My new therapist is a licensed clinical social worker and she has worked and continues to work with severely ill psychiatric patients in a hospital setting.
I spend about 40 minutes with her each session.
So far I saw her once a week for five weeks.
She immediately with lots of confidence and no hesitation diagnosed me with schizoaffective disorder.
My current psychiatrist has seen me for nearly 9 years, once a month for 15 minutes max each session.
She is stumped as to my actual diagnosis but leans towards bipolar disorder with severe OCD.
She recently diagnosed me with schizoaffective disorder after I questioned the bipolar diagnosis.

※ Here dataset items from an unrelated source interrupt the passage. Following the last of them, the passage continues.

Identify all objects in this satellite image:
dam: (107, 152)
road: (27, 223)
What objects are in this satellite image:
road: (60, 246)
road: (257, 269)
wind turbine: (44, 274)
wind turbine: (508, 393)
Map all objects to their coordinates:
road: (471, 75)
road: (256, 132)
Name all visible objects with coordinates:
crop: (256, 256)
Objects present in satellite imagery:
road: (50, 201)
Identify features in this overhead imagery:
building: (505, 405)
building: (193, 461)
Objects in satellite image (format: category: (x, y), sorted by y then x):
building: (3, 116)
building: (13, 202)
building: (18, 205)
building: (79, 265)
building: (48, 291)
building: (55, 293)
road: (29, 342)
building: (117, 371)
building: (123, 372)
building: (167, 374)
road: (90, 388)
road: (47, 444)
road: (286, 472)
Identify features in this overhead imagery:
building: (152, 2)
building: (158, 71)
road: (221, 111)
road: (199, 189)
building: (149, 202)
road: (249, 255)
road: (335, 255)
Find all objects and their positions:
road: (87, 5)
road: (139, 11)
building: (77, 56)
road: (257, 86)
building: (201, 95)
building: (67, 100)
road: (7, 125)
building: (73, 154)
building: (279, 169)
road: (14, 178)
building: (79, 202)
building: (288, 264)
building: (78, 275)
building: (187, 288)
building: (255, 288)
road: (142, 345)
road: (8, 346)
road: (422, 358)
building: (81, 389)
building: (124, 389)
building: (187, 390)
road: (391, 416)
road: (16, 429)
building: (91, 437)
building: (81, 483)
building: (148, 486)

She told me that schizoaffective fits me as well.
Go figure.
In the meantime I’m on powerful antipsychotics and the only symptoms I’m experiencing are OCD symptoms and some paranoid ideation.
I’m getting fed up with the whole mental health scene and how pathetic these disorders are diagnosed.
Honestly the reason why I became psychotic 5 years ago was because I came off of risperdal too quickly and was placed on Vraylar which probably made me manic.
These meds are very difficult to come off of safely.
Antipsychotic withdrawal can cause psychosis in itself.
Rapid discontinuation of an antipsychotic is not recommended when switching meds.
It should be done over a span of a couple of months if not more.
Not saying it’s a losing battle. I have found things subsided recently. Like coming off these meds I have in the last month, usually I’d make myself ill with worry, but somehow it has been avoided.
Hope you can find a way around this. I wouldn’t worry too much, as you’re you, and no dx will change that!
Maybe they can try and get their ■■■■ together, as I do understand your concerns, as you want to be treated properly for what your condition is
I have been dealing with these doctors for a long time now like I am sure you have too.
Last time I spoke to the pdoc he was telling me how ‘wise’ it was to be on an AD.
I agreed, but after the call I decided the side effects were not for me. I am not dead yet! Trying to keep upbeat about it all as I am sure you’re also trying to be despite the circumstances we find ourselves in.
I obsess over my dx too. I think I’m the most unworthy person on Earth because of my diagnoses.
It feels like, since the society does not love people like us, I shouldn’t love myself.
It doesn’t matter what I think about myself because the society is going to hate us anyway. So I see absolutely no point in loving myself or treating myself fairly.
So I just like to beat the ■■■■ out of myself and I don’t care if I died or not…
i try to not obsess over my dx… it happens when i do but these days not so often anymore… i just try to put my mind on other things… it’s like you say, it’s just labels really huh. What matters the most is that you get the right meds and improve that way.